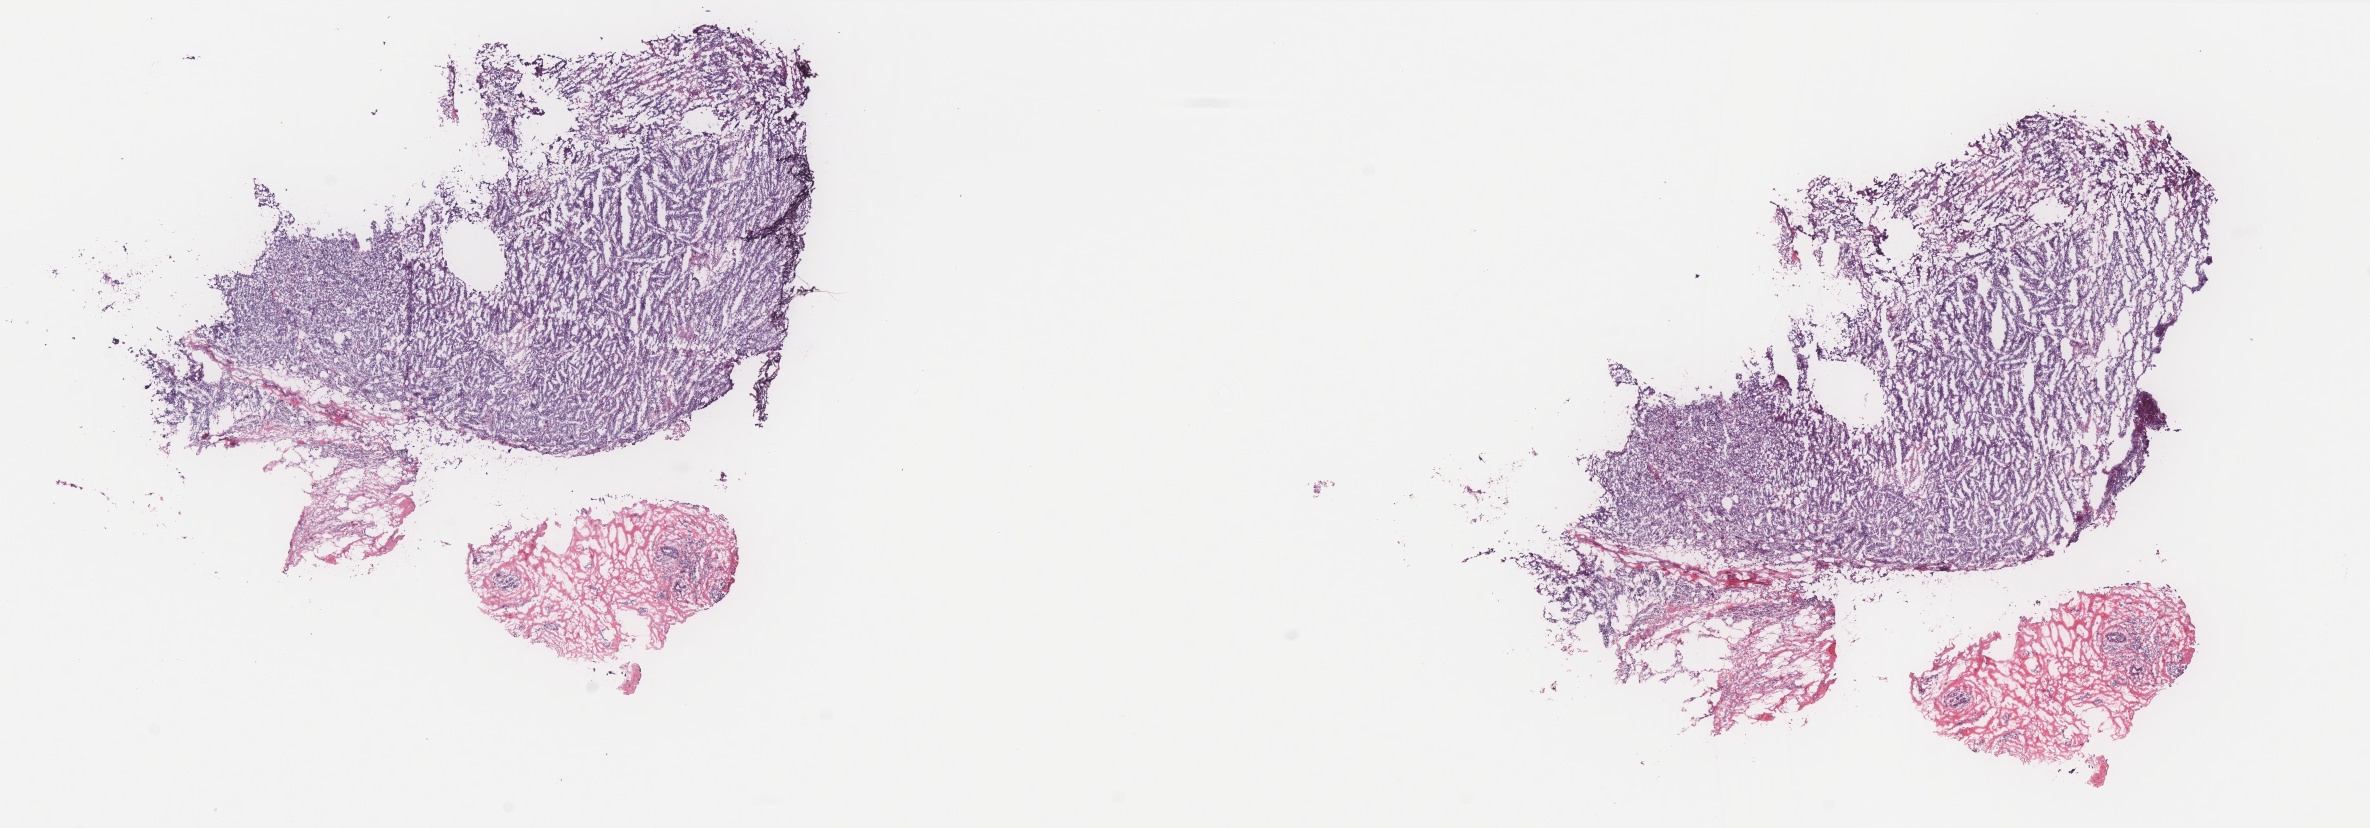
Whole-slide histology image, H&E — whole scanned area (about 19.0 x 6.6 mm, acquisition: 40x scan) shown as a low-resolution overview, frozen section from the top of the tissue portion, primary tumour sample from the breast. Female, age 35 years at initial diagnosis. Pathologist review of this section (percent, as recorded): tumour cells 75%, tumour nuclei 90%.
Histologic diagnosis: Infiltrating duct carcinoma, NOS.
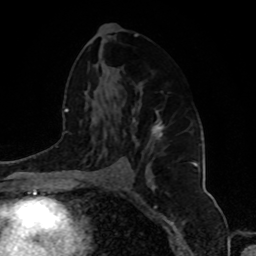
Breast MRI, one axial slice. Slice 52 of 80 in the series (ordered by position). Cropped to one breast. Dynamic contrast-enhanced series, time point 2 of 8 at this slice position (early post-contrast). 1.5 T. TE 4.2 ms, TR 7 ms. 256 × 256 image matrix. Female patient.
Outlined on this slice (semi-automatic segmentation, software-assisted and operator-edited):
- enhancing-tissue mask used for the functional tumour volume (all voxels passing the contrast-enhancement thresholds inside the analysis volume; usually the tumour): box from (x=133, y=111) to (x=164, y=141) px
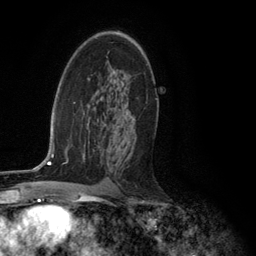
Breast MRI (dynamic contrast-enhanced), one axial slice. Position 75 of 134 along the scan axis. Cropped to one breast. Dynamic contrast-enhanced series, time point 2 of 6 at this slice position (early post-contrast). 3 T. TE 2.8 ms, TR 7.3 ms. 1.2 mm slice thickness. 256 × 256 image matrix, field of view 180 × 180 mm. Female patient.
Annotated regions visible in this slice (semi-automatic segmentation, software-assisted and operator-edited):
- enhancing-tissue mask used for the functional tumour volume (all voxels passing the contrast-enhancement thresholds inside the analysis volume; usually the tumour): bounding box (x1, y1, x2, y2) in pixels: (127, 109, 129, 111)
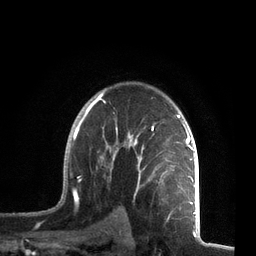
Breast MRI, one axial slice. Position 52 of 72 along the scan axis. Cropped to one breast. Dynamic contrast-enhanced series, time point 2 of 7 at this slice position (early post-contrast). 3 T. TE 2.1 ms, TR 5.1 ms. 2.2 mm slice thickness. 256 × 256 image matrix, field of view 160 × 160 mm. Female patient.
Outlined on this slice (semi-automatic segmentation, software-assisted and operator-edited):
- enhancing-tissue mask used for the functional tumour volume (all voxels passing the contrast-enhancement thresholds inside the analysis volume; usually the tumour): bounding box [x1, y1, x2, y2] px = [61, 93, 195, 212]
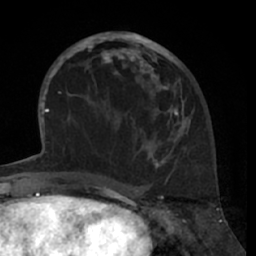
Breast MRI (dynamic contrast-enhanced), one axial slice; slice 29 of 66 in the series (ordered by position); cropped to one breast; dynamic contrast-enhanced series, time point 2 of 7 at this slice position (early post-contrast); 1.5 T; TE 3 ms, TR 6.2 ms; 2.4 mm slice thickness; 256 × 256 image matrix, field of view 160 × 160 mm. Female patient.
Outlined on this slice (semi-automatic segmentation, software-assisted and operator-edited):
- enhancing-tissue mask used for the functional tumour volume (all voxels passing the contrast-enhancement thresholds inside the analysis volume; usually the tumour): bounding box [x1, y1, x2, y2] px = [80, 32, 183, 167]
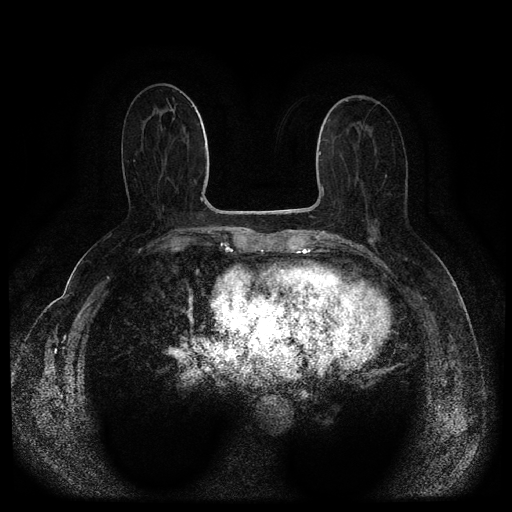
Breast MRI (dynamic contrast-enhanced, multi-phase), one axial slice; slice 43 of 116 in the series (ordered by position); dynamic contrast-enhanced series, time point 2 of 5 at this slice position (early post-contrast); 1.5 T; TE 2.6 ms, TR 5.4 ms; 512 × 512 image matrix, field of view 340 × 340 mm. Female patient, age 67 years.
Outlined on this slice (semi-automatic segmentation, software-assisted and operator-edited):
- breast lesion (labelled 'tumour' in the annotation; benign lesions carry a separate 'benign' label): bounding box (x1, y1, x2, y2) in pixels: (368, 235, 375, 245)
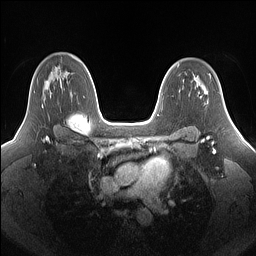
Breast MRI (dynamic contrast-enhanced), one axial slice. Slice 105 of 160 in the series (ordered by position). Dynamic contrast-enhanced series, time point 2 of 7 at this slice position (early post-contrast). 1.5 T. TE 1.4 ms, TR 5 ms. 256 × 256 image matrix, field of view 340 × 340 mm. Female patient.
Annotated regions visible in this slice (semi-automatically segmented with operator editing):
- enhancing-tissue mask used for the functional tumour volume (all voxels passing the contrast-enhancement thresholds inside the analysis volume; usually the tumour): box from (x=27, y=76) to (x=50, y=108) px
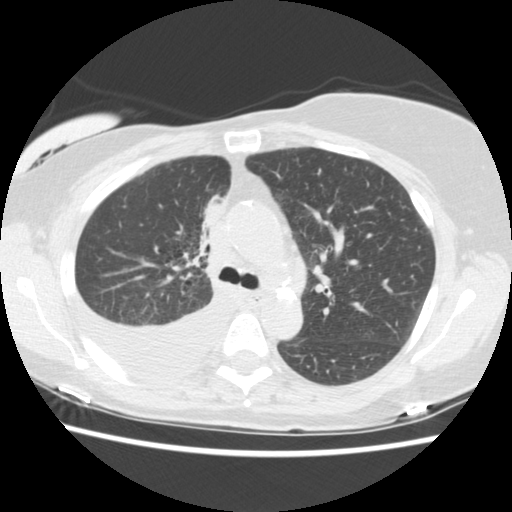
Low-dose screening chest CT, axial slice; third screening round (two years after baseline); lung window (W 1500 / L -600 HU); 2.5 mm slice thickness; 512 × 512 image matrix, field of view 330 × 330 mm. Female participant, aged 56 years at enrolment.
Expert-annotated lung lesion, bounding box <181,189,240,254> (left, top, right, bottom; pixels). The screening reader recorded 2 non-calcified nodules or masses ≥4 mm on this exam (right middle lobe, right lower lobe); which of them this box marks is not recorded. Lung cancer was diagnosed 160 days after this screen: adenocarcinoma, NOS, right upper lobe, stage IIIB (AJCC 6th edition), 8 mm at pathology.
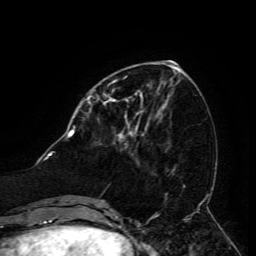
Breast MRI (dynamic contrast-enhanced), one axial slice. Position 50 of 134 along the scan axis. Cropped to one breast. Dynamic contrast-enhanced series, time point 2 of 6 at this slice position (early post-contrast). 3 T. TE 4.8 ms, TR 9 ms. 256 × 256 image matrix. Female patient.
Outlined on this slice (semi-automatically segmented with operator editing):
- enhancing-tissue mask used for the functional tumour volume (all voxels passing the contrast-enhancement thresholds inside the analysis volume; usually the tumour): bounding box <110,98,128,117> (left, top, right, bottom; pixels)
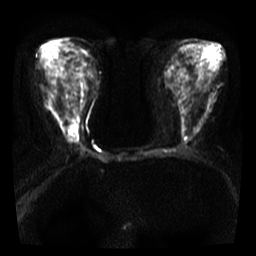
Breast MRI, one axial slice. Position 16 of 36 along the scan axis. Diffusion-weighted series; image 2 of 4 stored at this slice position (different b-values; order by instance number). 3 T. 5 mm slice thickness. 256 × 256 image matrix, field of view 300 × 300 mm. Female patient.
Outlined on this slice (manually delineated by an expert):
- tumour on diffusion-weighted imaging: bounding box <67,124,78,137> (left, top, right, bottom; pixels)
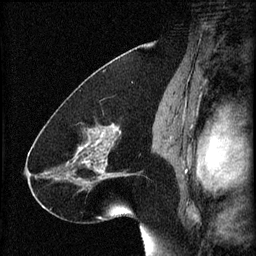
Breast MRI (dynamic contrast-enhanced), one sagittal slice; position 37 of 60 along the scan axis; 3 images stored at this slice position (order not interpretable as contrast timing); 1.5 T; TE 4.2 ms, TR 8.2 ms; 2 mm slice thickness; 256 × 256 image matrix, field of view 180 × 180 mm. Patient: female, 41 years.
Outlined on this slice (semi-automatically segmented with operator editing):
- analysis volume of interest (the breast-tissue region the enhancement analysis was run in; not a lesion): bounding box [x1, y1, x2, y2] px = [72, 126, 134, 193]
- tumour enhancement mask (voxels above the 70 % enhancement threshold inside the analysis volume of interest): [74, 126, 129, 183]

> Problem statement: If a line in the material contains the word "interest", copy that line.

> Task output:
- analysis volume of interest (the breast-tissue region the enhancement analysis was run in; not a lesion): bounding box [x1, y1, x2, y2] px = [72, 126, 134, 193]
- tumour enhancement mask (voxels above the 70 % enhancement threshold inside the analysis volume of interest): [74, 126, 129, 183]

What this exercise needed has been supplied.